Water levels in Utah's Great Salt Lake and Lake Powell have dropped to their lowest levels ever recorded. This summer's extreme drought and compounding heat waves have triggered a water crisis in the Western half of the U.S.
The U.S. Geological Survey announced Utah's Great Salt Lake saw water levels drop an inch below the previous record low of 4,191.4 feet above sea level in1963.
As shown below, Great Salt Lake's water level has been declining over the last few decades, but recently, the megadrought has accelerated the decline.
According to the latest U.S. Drought Monitor, 99% of Utah is under "extreme" drought conditions. About 70% of the state is experiencing "exceptional" drought.

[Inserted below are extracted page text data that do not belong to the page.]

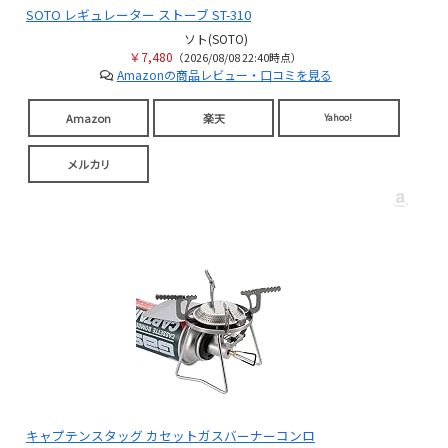
SOTO レギュレーター ストーブ ST-310
ソト(SOTO)
￥7,480
（2026/08/08 22:40時点）
Amazonの商品レビュー・口コミを見る
Amazon
楽天
Yahoo!
メルカリ
キャプテンスタッグ カセットガスバーナーコンロ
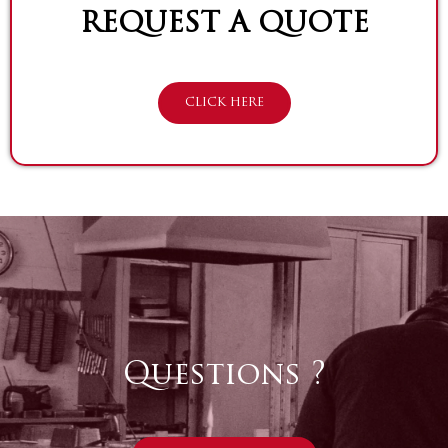
REQUEST A QUOTE
CLICK HERE
Questions ?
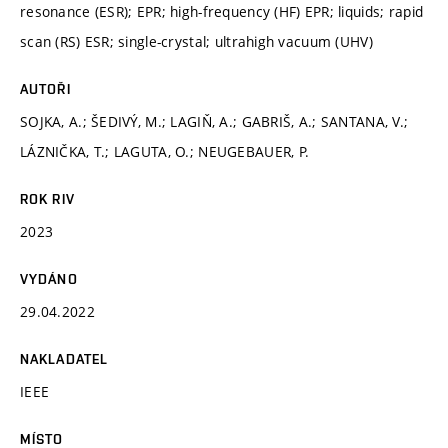
resonance (ESR); EPR; high-frequency (HF) EPR; liquids; rapid
scan (RS) ESR; single-crystal; ultrahigh vacuum (UHV)
AUTOŘI
SOJKA, A.; ŠEDIVÝ, M.; LAGIŇ, A.; GABRIŠ, A.; SANTANA, V.;
LÁZNIČKA, T.; LAGUTA, O.; NEUGEBAUER, P.
ROK RIV
2023
VYDÁNO
29.04.2022
NAKLADATEL
IEEE
MÍSTO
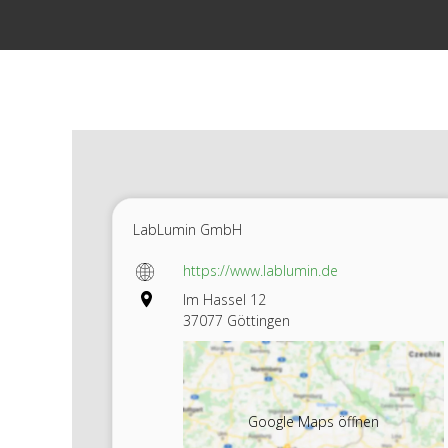
Zum
Inhalt
springen
LabLumin GmbH
https://www.lablumin.de
Im Hassel 12
37077 Göttingen
Google Maps öffnen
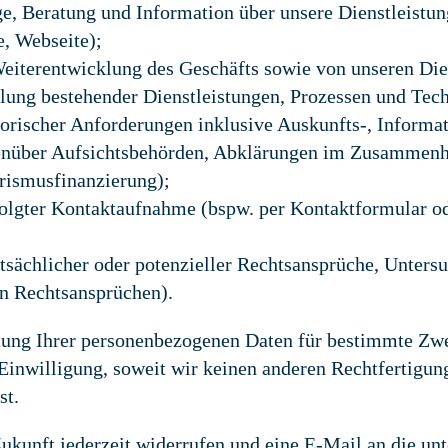
, Beratung und Information über unsere Dienstleistun
, Webseite);
Weiterentwicklung des Geschäfts sowie von unseren Die
lung bestehender Dienstleistungen, Prozessen und Tec
torischer Anforderungen inklusive Auskunfts-, Informat
genüber Aufsichtsbehörden, Abklärungen im Zusammenh
rismusfinanzierung);
olgter Kontaktaufnahme (bspw. per Kontaktformular o
sächlicher oder potenzieller Rechtsansprüche, Unters
on Rechtsansprüchen).
tung Ihrer personenbezogenen Daten für bestimmte Zwec
Einwilligung, soweit wir keinen anderen Rechtfertigu
st.
Zukunft jederzeit widerrufen und eine E-Mail an die unte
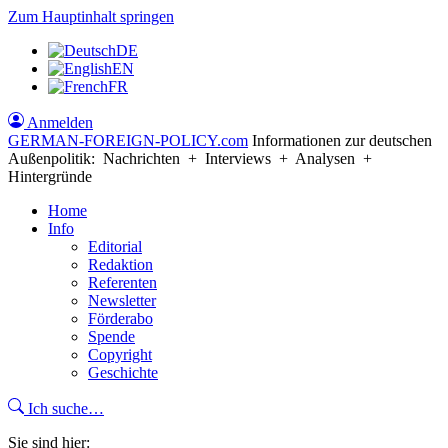
Zum Hauptinhalt springen
DE
EN
FR
Anmelden
GERMAN-FOREIGN-POLICY
.com
Informationen zur deutschen
Außenpolitik: Nachrichten + Interviews + Analysen +
Hintergründe
Home
Info
Editorial
Redaktion
Referenten
Newsletter
Förderabo
Spende
Copyright
Geschichte
Ich suche…
Sie sind hier:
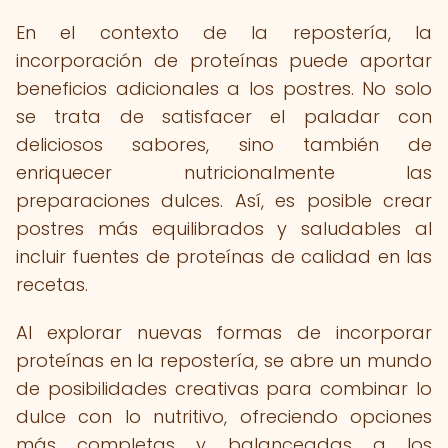
En el contexto de la repostería, la
incorporación de proteínas puede aportar
beneficios adicionales a los postres. No solo
se trata de satisfacer el paladar con
deliciosos sabores, sino también de
enriquecer nutricionalmente las
preparaciones dulces. Así, es posible crear
postres más equilibrados y saludables al
incluir fuentes de proteínas de calidad en las
recetas.
Al explorar nuevas formas de incorporar
proteínas en la repostería, se abre un mundo
de posibilidades creativas para combinar lo
dulce con lo nutritivo, ofreciendo opciones
más completas y balanceadas a los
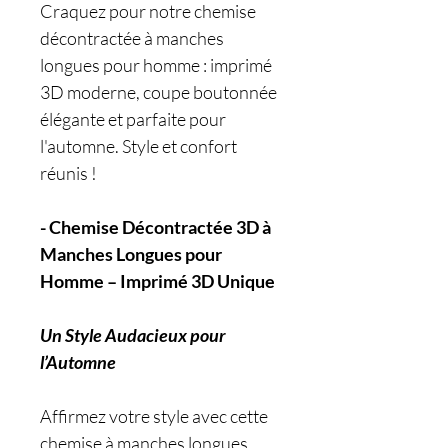
Craquez pour notre chemise
décontractée à manches
longues pour homme : imprimé
3D moderne, coupe boutonnée
élégante et parfaite pour
l'automne. Style et confort
réunis !
- Chemise Décontractée 3D à
Manches Longues pour
Homme – Imprimé 3D Unique
Un Style Audacieux pour
l’Automne
Affirmez votre style avec cette
chemise à manches longues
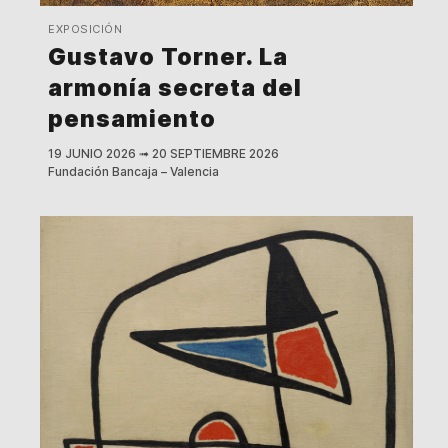
EXPOSICIÓN
Gustavo Torner. La
armonía secreta del
pensamiento
19 JUNIO 2026
➟
20 SEPTIEMBRE 2026
Fundación Bancaja – Valencia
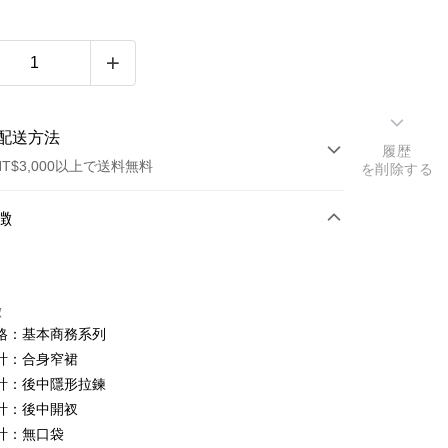
配送方法
履歴
T$3,000以上で送料無料
を削除する
方法
徴
カード1回払い
トカード分割払い
徴
い、金利0、毎回
NT$496
21行の銀行
格：基本商務系列
い、金利0、毎回
NT$248
21行の銀行
庫商業銀行
第一商業銀行
計：合身窄裙
業銀行
彰化商業銀行
庫商業銀行
第一商業銀行
計：後中隱形拉鍊
業儲蓄銀行
台北富邦商業銀行
業銀行
彰化商業銀行
計：後中開衩
華商業銀行
兆豐國際商業銀行
業儲蓄銀行
台北富邦商業銀行
計：無口袋
小企業銀行
台中商業銀行
華商業銀行
兆豐國際商業銀行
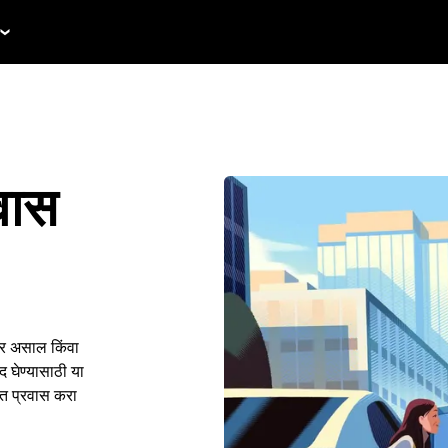
रवास
िटर असाल किंवा
 घेण्यासाठी या
ंत प्रवास करा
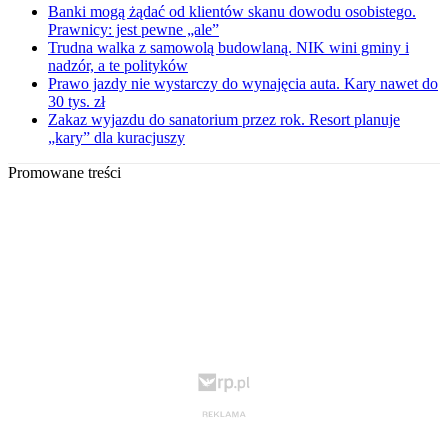
Banki mogą żądać od klientów skanu dowodu osobistego.
Prawnicy: jest pewne „ale”
Trudna walka z samowolą budowlaną. NIK wini gminy i
nadzór, a te polityków
Prawo jazdy nie wystarczy do wynajęcia auta. Kary nawet do
30 tys. zł
Zakaz wyjazdu do sanatorium przez rok. Resort planuje
„kary” dla kuracjuszy
Promowane treści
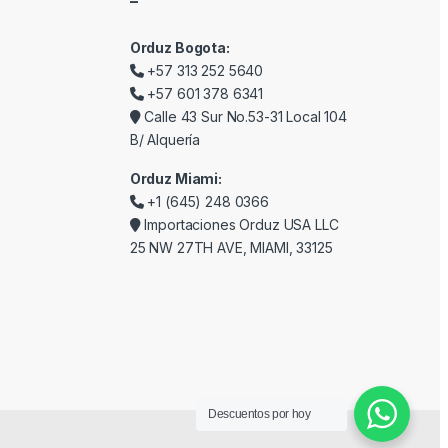
–
Orduz Bogota:
+57 313 252 5640
+57 601 378 6341
Calle 43 Sur No.53-31 Local 104
B/ Alquería
Orduz Miami:
+1 (645) 248 0366
Importaciones Orduz USA LLC
25 NW 27TH AVE, MIAMI, 33125
Descuentos por hoy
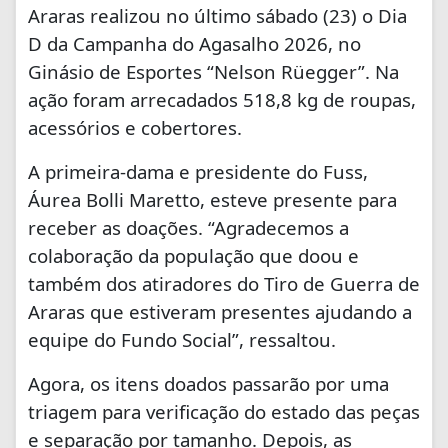
Araras realizou no último sábado (23) o Dia
D da Campanha do Agasalho 2026, no
Ginásio de Esportes “Nelson Rüegger”. Na
ação foram arrecadados 518,8 kg de roupas,
acessórios e cobertores.
A primeira-dama e presidente do Fuss,
Áurea Bolli Maretto, esteve presente para
receber as doações. “Agradecemos a
colaboração da população que doou e
também dos atiradores do Tiro de Guerra de
Araras que estiveram presentes ajudando a
equipe do Fundo Social”, ressaltou.
Agora, os itens doados passarão por uma
triagem para verificação do estado das peças
e separação por tamanho. Depois, as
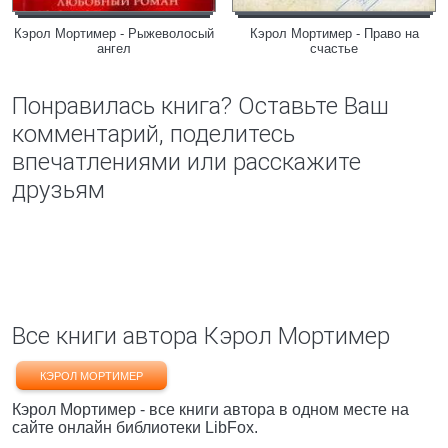
Кэрол Мортимер - Рыжеволосый
Кэрол Мортимер - Право на
ангел
счастье
Понравилась книга? Оставьте Ваш
комментарий, поделитесь
впечатлениями или расскажите
друзьям
Все книги автора Кэрол Мортимер
КЭРОЛ МОРТИМЕР
Кэрол Мортимер - все книги автора в одном месте на
сайте онлайн библиотеки LibFox.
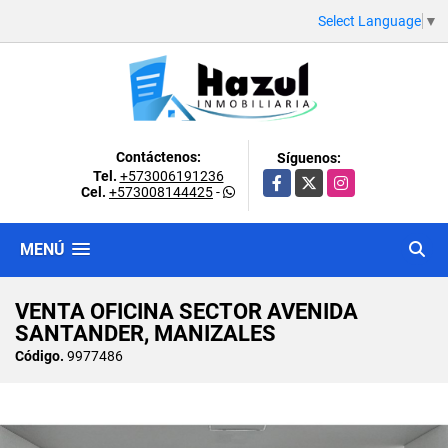
Select Language
▼
Contáctenos:
Síguenos:
Tel.
+573006191236
Facebook
X
Instagram
Cel.
+573008144425
-
MENÚ
VENTA OFICINA SECTOR AVENIDA
SANTANDER, MANIZALES
Código.
9977486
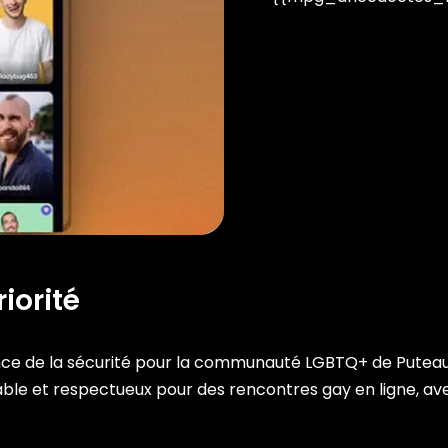
iorité
 de la sécurité pour la communauté LGBTQ+ de Puteaux
able et respectueux pour des rencontres gay en ligne, ave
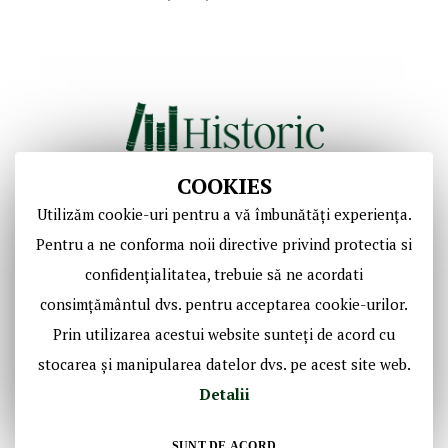
COOKIES
Utilizăm cookie-uri pentru a vă îmbunătăți experiența.
Copyright © Casa de Licitaţii Historic SRL
Pentru a ne conforma noii directive privind protectia si
Toate drepturile sunt rezervate!
confidențialitatea, trebuie să ne acordati
consimțământul dvs. pentru acceptarea cookie-urilor.
Social Media Historic
Prin utilizarea acestui website sunteți de acord cu
stocarea și manipularea datelor dvs. pe acest site web.
Detalii
SUNT DE ACORD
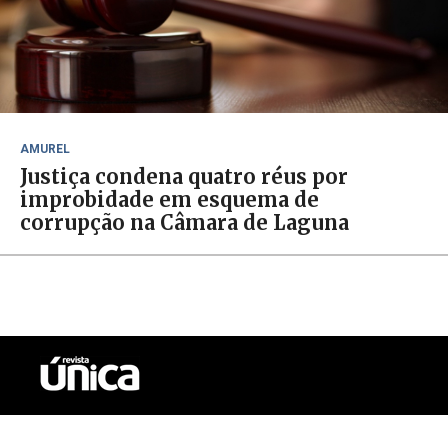
AMUREL
Justiça condena quatro réus por
improbidade em esquema de
corrupção na Câmara de Laguna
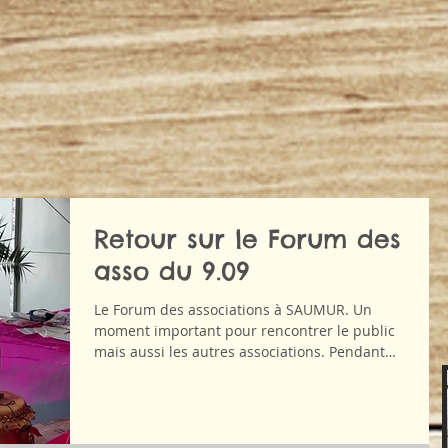
Retour sur le Forum des
asso du 9.09
Le Forum des associations à SAUMUR. Un
moment important pour rencontrer le public
mais aussi les autres associations. Pendant
une...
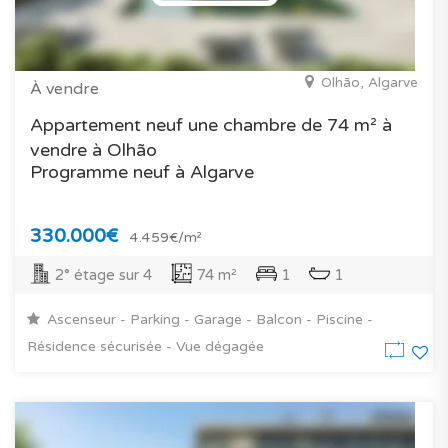
Olhão, Algarve
À vendre
Appartement neuf une chambre de 74 m² à
vendre à Olhão
Programme neuf à Algarve
330.000€
4.459€/m²
2° étage sur 4
74 m²
1
1
Ascenseur - Parking - Garage - Balcon - Piscine -
Résidence sécurisée - Vue dégagée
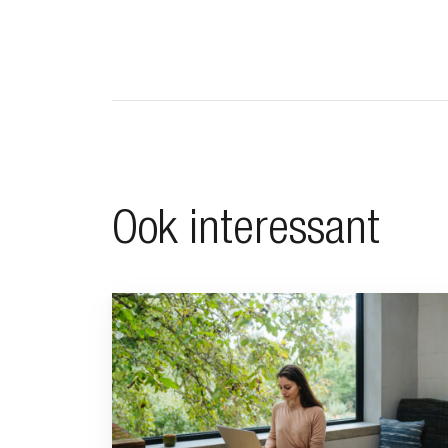
Ook interessant
Ga naar “Minimalistisch leven”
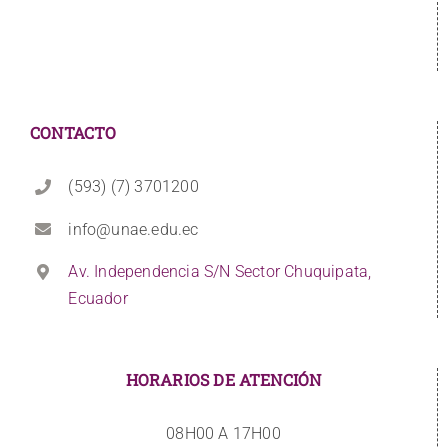
CONTACTO
(593) (7) 3701200
info@unae.edu.ec
Av. Independencia S/N Sector Chuquipata,
Ecuador
HORARIOS DE ATENCIÓN
08H00 A 17H00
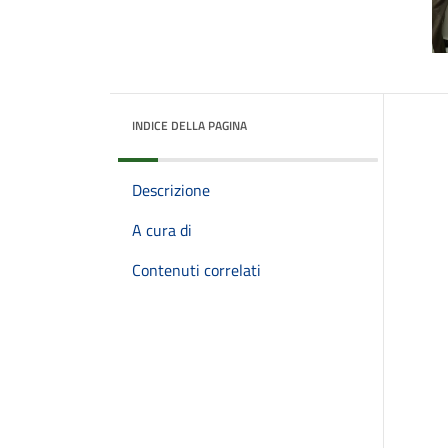
INDICE DELLA PAGINA
Descrizione
A cura di
Contenuti correlati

"It's already concerning that Great Salt Lake has been on a slow decline, but the drought has accelerated that decline," said Candice Hasenyager, deputy director of the Utah Division of Water Resources. "It's really alarming." There's still more room for the lake to drop even further through summer.
Meanwhile, Lake Powell, the second-largest reservoir in the U.S., has dropped to 3,554 feet in elevation or 33% capacity — the lowest in over half a century since it was filled.
The lake is a crucial holding tank for outflow from the Colorado River Upper Basin States: Colorado, New Mexico, Utah, and Wyoming.
Brad Udall, a climate scientist at Colorado State University, told Cronkite News that increasing demand for water across seven U.S. and two Mexican states "that rely on the Colorado River had not declined fast enough to match the reduced supply.
If Powell falls even further, hydroelectric turbines will cease to run. The lake supplies water to up to 30 million people and irrigation of 5 million acres.
Suppose water levels continue to decline in both the Great Salt Lake and Lake Powell. In that case, it could trigger the first-ever water shortage declaration that would affect surrounding communities.